Black hole stereotyping: Induced gravito-static polarization
Barak Kol, Michael Smolkin
TL;DR
This work analyzes the static finite-size response of black holes by formulating the static sector of the black hole effective action and computing the induced gravito-static polarization constants (Love numbers) for Schwarzschild BHs in arbitrary dimensions. Using a combination of microscopic perturbation theory and effective field theory matching, the authors derive explicit expressions for the Love numbers in terms of the dimensionless ratio l/(d-3) and horizon scales, demonstrating that 4d Love numbers vanish while higher dimensions yield nonzero values.

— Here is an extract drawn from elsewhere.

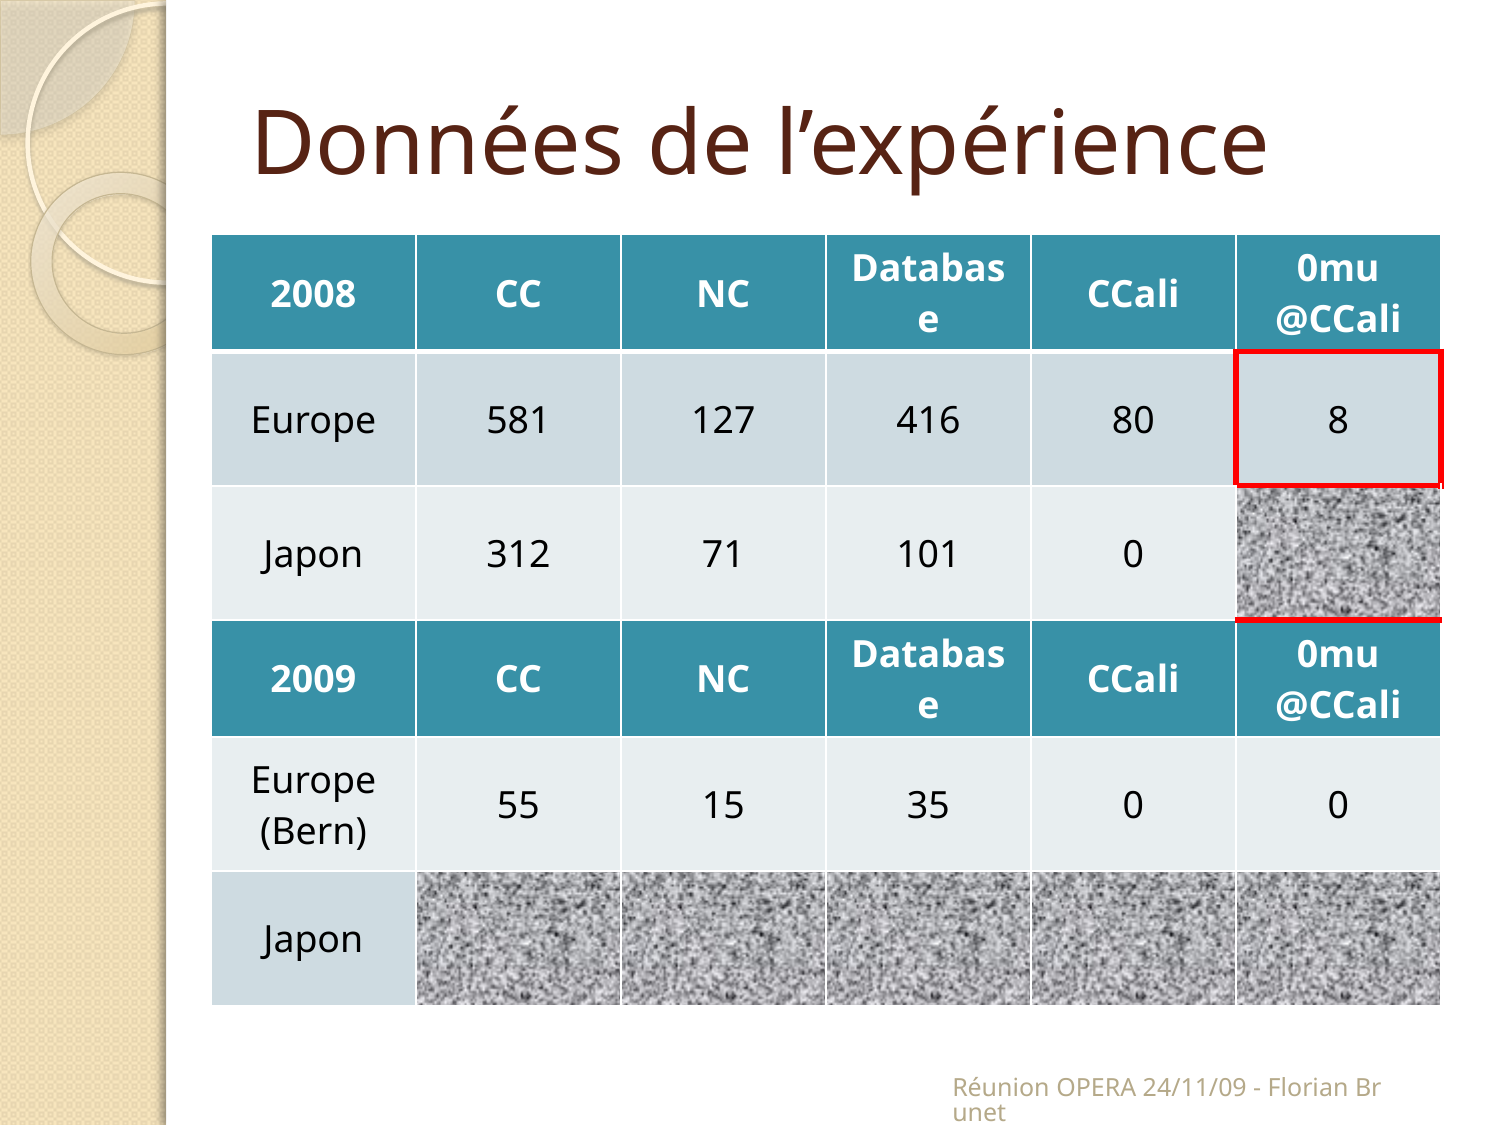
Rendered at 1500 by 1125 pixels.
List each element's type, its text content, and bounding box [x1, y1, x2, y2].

They identify a classical renormalization-group flow for half-integer hat l and discuss negative values as potential non-spherical instabilities, linking hypergeometric-function solutions to EFT counterterms. The results challenge the notion that black holes have no non-minimal world-line couplings in d>4 and provide a detailed map of BH finite-size effects across dimensions, with implications for higher-dimensional BH dynamics and stability.
Abstract
We discuss the black hole effective action and define its static subsector. We determine the induced gravito-static polarization constants (electric Love numbers) of static black holes (Schwarzschild) in an arbitrary dimension, namely the induced mass multipole as a result of an external gravitational field. We demonstrate that in 4d these constants vanish thereby settling a disagreement in the literature. Yet in higher dimensions these constants are non-vanishing, thereby disproving (at least in d>4) speculations that black holes have no effective couplings beyond the point particle action. In particular, when l/(d-3) is half integral these constants demonstrate a (classical) renormalization flow consistent with the divergences of the effective field theory. In some other cases the constants are negative indicating a novel non-spherical instability. The theory of hypergeometric functions plays a central role.